- **PASSAGE**:
Gravitational waves earn Special Breakthrough Prize
4 May 2016
More than 1000 scientists and engineers involved in the detection of gravitational waves have been awarded a special Breakthrough Prize in Fundamental Physics. The award of $3 million will be shared between LIGO founders Ronald WP Drever, Kip S Thorne, and Rainer Weiss, and 1005 others in the LIGO-Virgo Collaboration as well as seven additional scientists recognised for their contributions to the success of LIGO.
Edward Witten, the chair of the Selection Committee said: “This amazing achievement lets us observe for the first time some of the remarkable workings of Einstein’s theory. Theoretical ideas about black holes which were close to being science fiction when I was a student are now reality.”
Yuri Milner described the group’s achievement as “a perfect science story.”
The prizes can be shared by any number of scientists. All of the authors of the paper announcing the direct detection of the GW150914 event are included. The seven scientists in addition are Luc Blanchet, CNRS; Thibault Damour, IHES; Lawrence Kidder, Cornell University; Frans Pretorius, Princeton University; Mark Scheel, Caltech; Saul A. Teukolsky, Cornell University; Rochus E. Vogt, Caltech.

- **GIVEN MATERIAL**:
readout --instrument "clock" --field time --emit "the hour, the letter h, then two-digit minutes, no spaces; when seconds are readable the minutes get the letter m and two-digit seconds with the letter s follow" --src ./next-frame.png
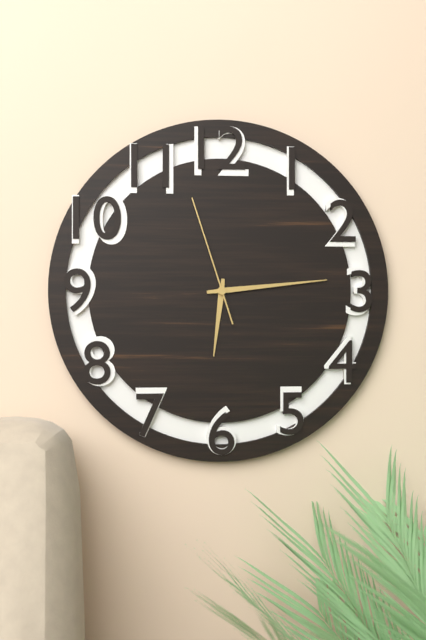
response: 6h14m57s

- **PROBLEMS AND TASKS**:
1 > Do these statements agree with the article on the gravitational waves prize? Answer yes or no for each, quoting the deciding words. (a) The award totals $3 million. (b) Only a limited number of scientists may share the prizes. (c) Edward Witten chaired the Selection Committee.
2 > From the article on the gravitational waves prize, quote the words from "Edward Witten, the" to "E. Vogt, Caltech.".
The material is separate from the article on the gravitational waves prize.

- **TASK ANSWERS**:
1 >
(a) Yes: "The award of $3 million"
(b) No: "The prizes can be shared by any number of scientists."
(c) Yes: "Edward Witten, the chair of the Selection Committee"

2 >
Edward Witten, the chair of the Selection Committee said: “This amazing achievement lets us observe for the first time some of the remarkable workings of Einstein’s theory. Theoretical ideas about black holes which were close to being science fiction when I was a student are now reality.”
Yuri Milner described the group’s achievement as “a perfect science story.”
The prizes can be shared by any number of scientists. All of the authors of the paper announcing the direct detection of the GW150914 event are included. The seven scientists in addition are Luc Blanchet, CNRS; Thibault Damour, IHES; Lawrence Kidder, Cornell University; Frans Pretorius, Princeton University; Mark Scheel, Caltech; Saul A. Teukolsky, Cornell University; Rochus E. Vogt, Caltech.